Provide an exact copy of the data, excluding the images.
########################################
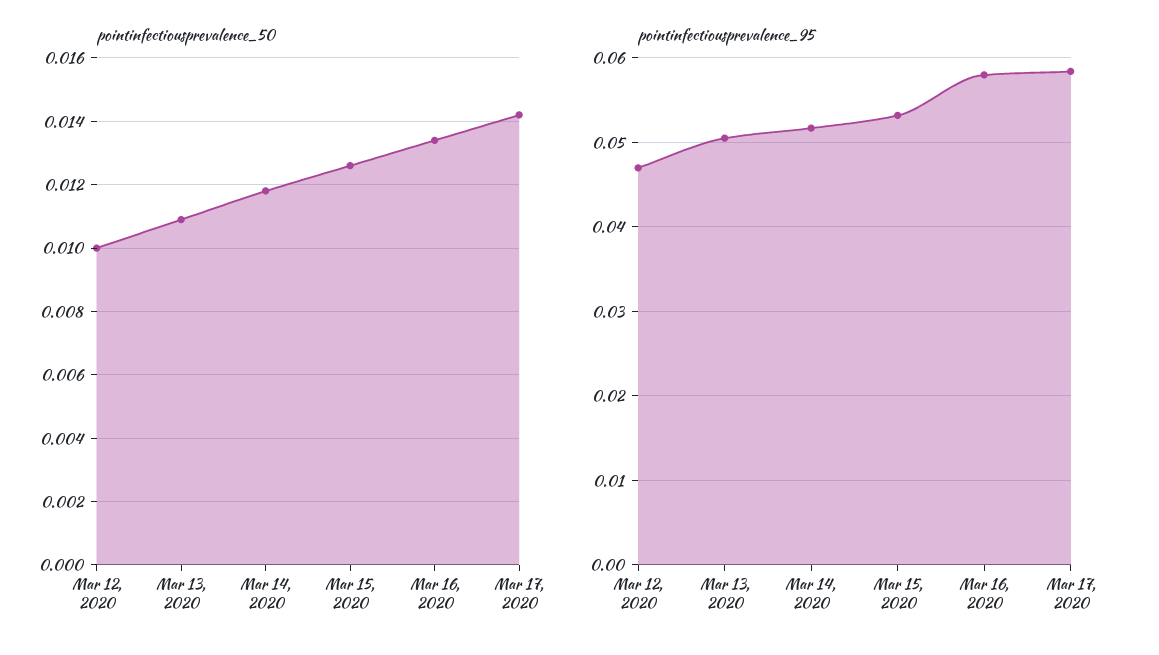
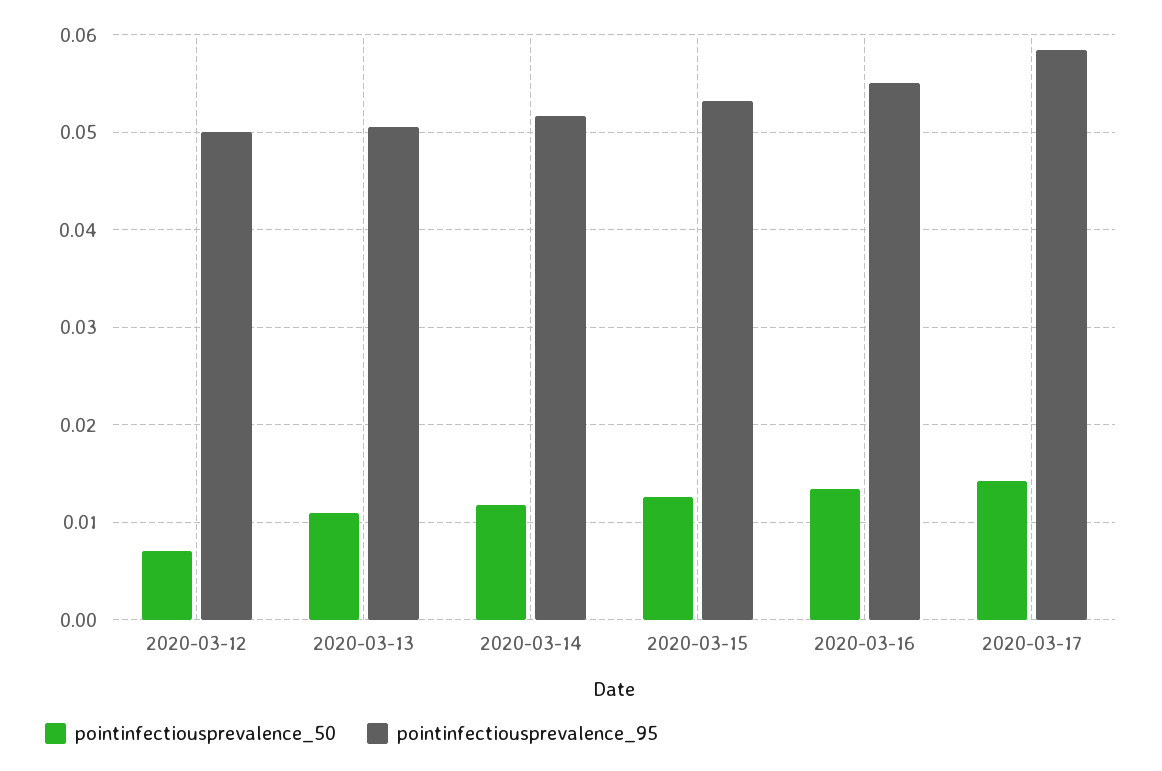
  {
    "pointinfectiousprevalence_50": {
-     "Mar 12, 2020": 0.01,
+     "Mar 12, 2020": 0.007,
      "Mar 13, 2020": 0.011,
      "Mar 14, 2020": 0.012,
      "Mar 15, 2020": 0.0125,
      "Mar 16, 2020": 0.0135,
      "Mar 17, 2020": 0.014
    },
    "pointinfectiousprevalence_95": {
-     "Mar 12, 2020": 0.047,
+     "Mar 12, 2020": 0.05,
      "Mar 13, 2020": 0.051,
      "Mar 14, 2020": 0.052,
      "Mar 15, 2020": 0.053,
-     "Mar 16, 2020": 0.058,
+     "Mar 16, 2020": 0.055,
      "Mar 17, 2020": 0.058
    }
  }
########################################
Exercise solution –
  {
    "pointinfectiousprevalence_50": {
-     "Mar 12, 2020": 0.01,
+     "Mar 12, 2020": 0.007,
      "Mar 13, 2020": 0.011,
      "Mar 14, 2020": 0.012,
      "Mar 15, 2020": 0.0125,
      "Mar 16, 2020": 0.0135,
      "Mar 17, 2020": 0.014
    },
    "pointinfectiousprevalence_95": {
-     "Mar 12, 2020": 0.047,
+     "Mar 12, 2020": 0.05,
      "Mar 13, 2020": 0.051,
      "Mar 14, 2020": 0.052,
      "Mar 15, 2020": 0.053,
-     "Mar 16, 2020": 0.058,
+     "Mar 16, 2020": 0.055,
      "Mar 17, 2020": 0.058
    }
  }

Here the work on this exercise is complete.